🤖 AI Summary
Addressing core challenges—including weak speech-text cross-modal alignment, low speech synthesis quality, and information density mismatch—this paper proposes the Speech-Language Modeling (SLM) framework for unified speech-language representation. Methodologically, it introduces fully decoupled speech and text tokenizers, adopts a multi-token prediction (MTP) paradigm to mitigate semantic density disparities across modalities, and constructs RoleTriviaQA—the first large-scale spoken question-answering benchmark incorporating speaker identity. The framework integrates a speaker-aware generation architecture with an LLM-centric training strategy.
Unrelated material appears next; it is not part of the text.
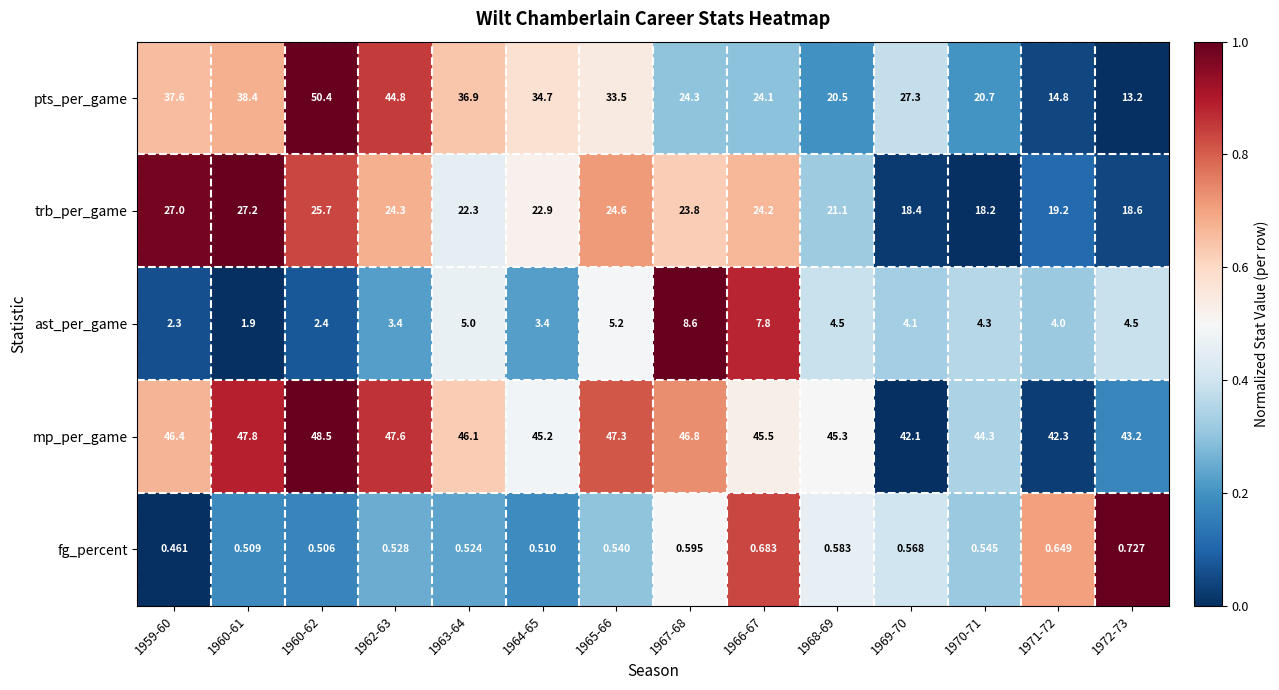

What is the total value across all series at 1964-65?

106.7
Experimental results demonstrate substantial improvements: word error rate drops significantly (6.07 → 3.01), speech synthesis quality and decoding speed improve concurrently (up to 12× acceleration), and on RoleTriviaQA, both knowledge comprehension accuracy and speaker consistency achieve marked gains.
📝 Abstract
Speech-language models (SLMs) offer a promising path toward unifying speech and text understanding and generation. However, challenges remain in achieving effective cross-modal alignment and high-quality speech generation. In this work, we systematically investigate the impact of key components (i.e., speech tokenizers, speech heads, and speaker modeling) on the performance of LLM-centric SLMs. We compare coupled, semi-decoupled, and fully decoupled speech tokenizers under a fair SLM framework and find that decoupled tokenization significantly improves alignment and synthesis quality. To address the information density mismatch between speech and text, we introduce multi-token prediction (MTP) into SLMs, enabling each hidden state to decode multiple speech tokens. This leads to up to 12$ imes$ faster decoding and a substantial drop in word error rate (from 6.07 to 3.01). Furthermore, we propose a speaker-aware generation paradigm and introduce RoleTriviaQA, a large-scale role-playing knowledge QA benchmark with diverse speaker identities. Experiments demonstrate that our methods enhance both knowledge understanding and speaker consistency.